Reputation: 675
I am looking for a way to execute batches of tasks in java. The idea is to have an ExecutorService
based on a thread pool that will allow me to spread a set of Callable
among different threads from a main
thread. This class should provide a waitForCompletion method that will put the main
thread to sleep until all tasks are executed. Then the main
thread should be awaken, and it will perform some operations and resubmit a set of tasks.
This process will be repeated numerous times, so I would like to use ExecutorService.shutdown
as this would require to create multiple instances of ExecutorService
.
Currently I have implemented it in the following way using a AtomicInteger
, and a Lock
/Condition
:
public class BatchThreadPoolExecutor extends ThreadPoolExecutor {
private final AtomicInteger mActiveCount;
private final Lock mLock;
private final Condition mCondition;
public <C extends Callable<V>, V> Map<C, Future<V>> submitBatch(Collection<C> batch){
...
for(C task : batch){
submit(task);
mActiveCount.incrementAndGet();
}
}
@Override
protected void afterExecute(Runnable r, Throwable t) {
super.afterExecute(r, t);
mLock.lock();
if (mActiveCount.decrementAndGet() == 0) {
mCondition.signalAll();
}
mLock.unlock();
}
public void awaitBatchCompletion() throws InterruptedException {
...
// Lock and wait until there is no active task
mLock.lock();
while (mActiveCount.get() > 0) {
try {
mCondition.await();
} catch (InterruptedException e) {
mLock.unlock();
throw e;
}
}
mLock.unlock();
}
}
Please not that I will not necessarily submit all the tasks from the batch at once, therefore CountDownLatch
does not seem to be an option.
Is this a valid way to do it? Is there a more efficient/elegant way to implement that?
Thanks
Upvotes: 6
Views: 13055
Reputation: 6901
As the other answers point out, there doesn't seem to be any part of your use case that requires a custom ExecutorService.
It seems to me that all you need to do is submit a batch, wait for them all to finish while ignoring interrupts on the main thread, then submit another batch perhaps based on the results of the first batch. I believe this is just a matter of:
ExecutorService service = ...;
Collection<Future> futures = new HashSet<Future>();
for (Callable callable : tasks) {
Future future = service.submit(callable);
futures.add(future);
}
for(Future future : futures) {
try {
future.get();
} catch (InterruptedException e) {
// Figure out if the interruption means we should stop.
}
}
// Use the results of futures to figure out a new batch of tasks.

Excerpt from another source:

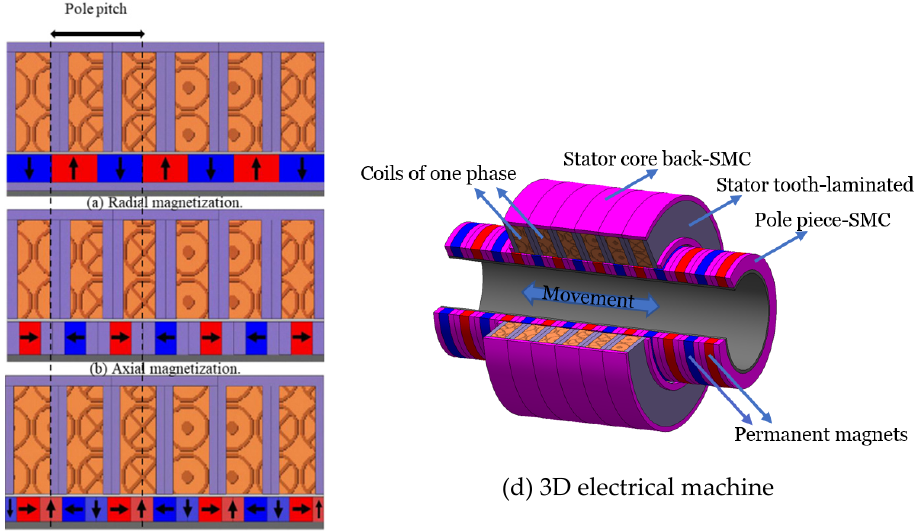
Figure 4. Electrical machine topologies investigated.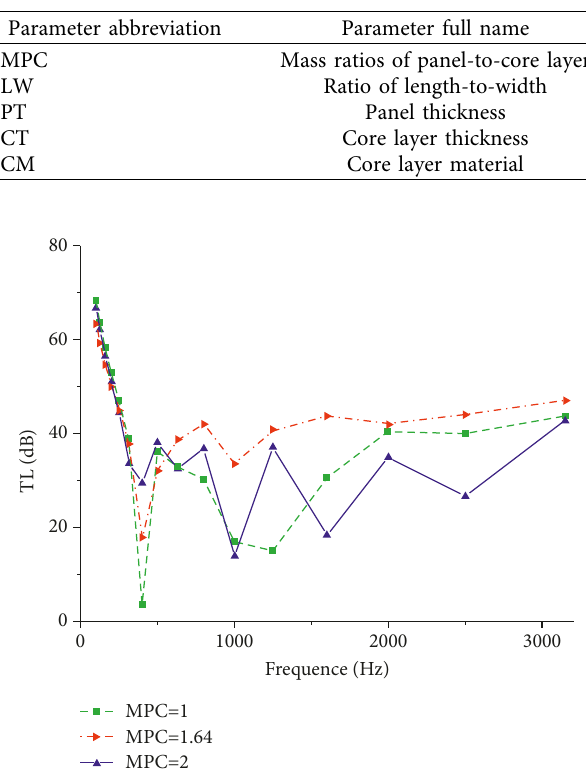
Figure 9: Influence of different panel-to-core layer mass ratios on sound insulation curve of SPS.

// Repeat the process with the same ExecutorService.
Upvotes: 3
Reputation: 116828
I agree with @ckuetbach that the default Java Executors
should provide you with all of the functionality you need to execute a "batch" of jobs.
If I were you I would just submit a bunch of jobs, wait for them to finish with the ExecutorService.awaitTermination()

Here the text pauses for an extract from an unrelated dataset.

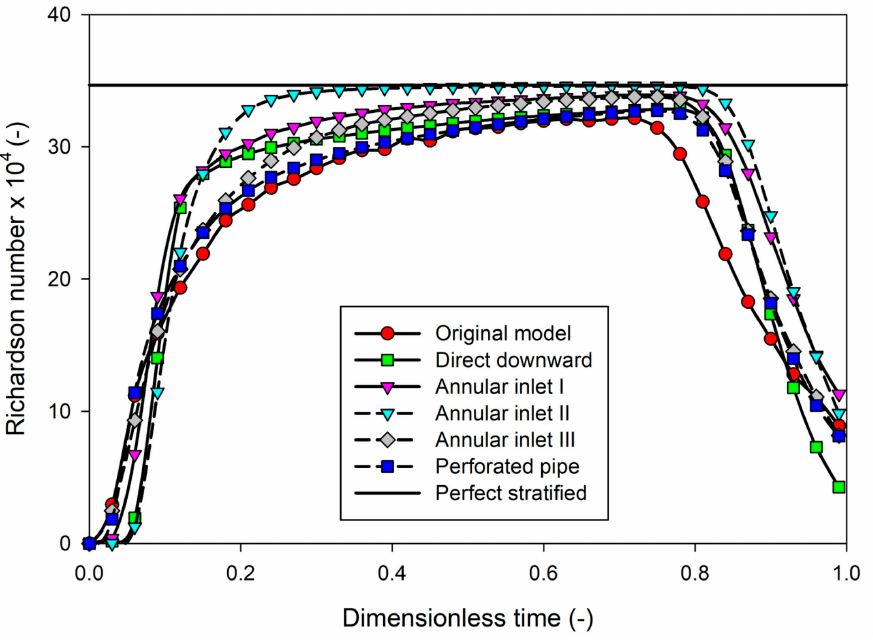
Figure 8. The Richardson numbers of the modified inlet pipe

and then just start up a new ExecutorService
. Doing this to save on "thread creations" is premature optimization unless you are doing this 100s of times a second or something.

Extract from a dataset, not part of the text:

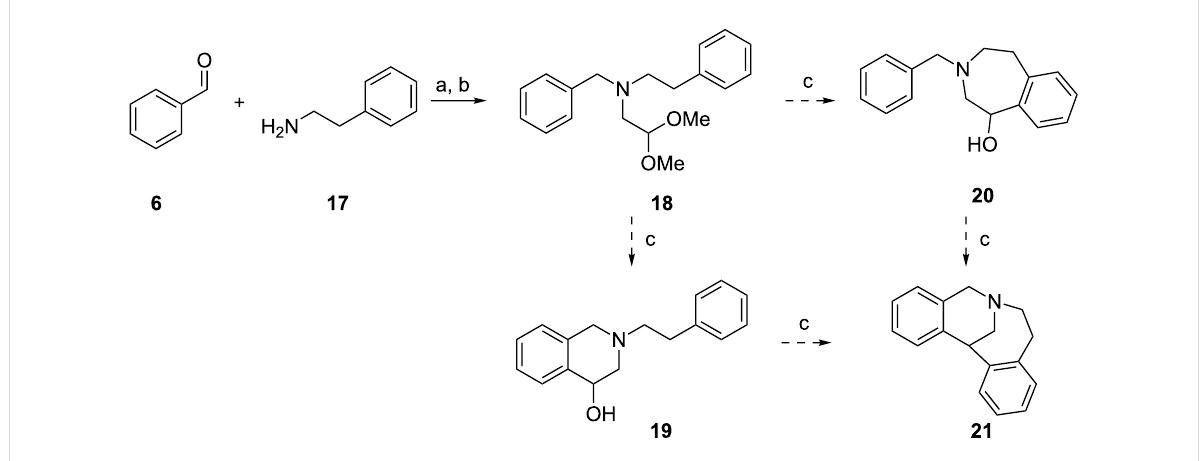
Scheme 7: Competition between 6- and 7-membered ring formation. Conditions: (a) NaBH(OAc) 3 , CHCl 3 , rt; (b) 2,2-dimethoxyacetaldehyde, NaBH(OAc) 3 , rt; (c) 70% HClO 4 , rt.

If you really are stuck on using the same ExecutorService
for each of the batches then you can allocate a ThreadPoolExecutor
yourself, and be in a loop looking at ThreadPoolExecutor.getActiveCount()
. Something like:
BlockingQueue jobQueue = new LinkedBlockingQueue<Runnable>();
ThreadPoolExecutor executor = new ThreadPoolExecutor(NUM_THREADS, NUM_THREADS,
0L, TimeUnit.MILLISECONDS, jobQueue);
// submit your batch of jobs ...
// need to wait a bit for the jobs to start
Thread.sleep(100);
while (executor.getActiveCount() > 0 && jobQueue.size() > 0) {
// to slow the spin
Thread.sleep(1000);
}
// continue on to submit the next batch
Upvotes: 0
Reputation: 16060
I think the ExecutorService itself will be able to perform your requirements.
Call invokeAll([...])
and iterate over all of your Tasks. All Tasks are finished, if you can iterate through all Futures.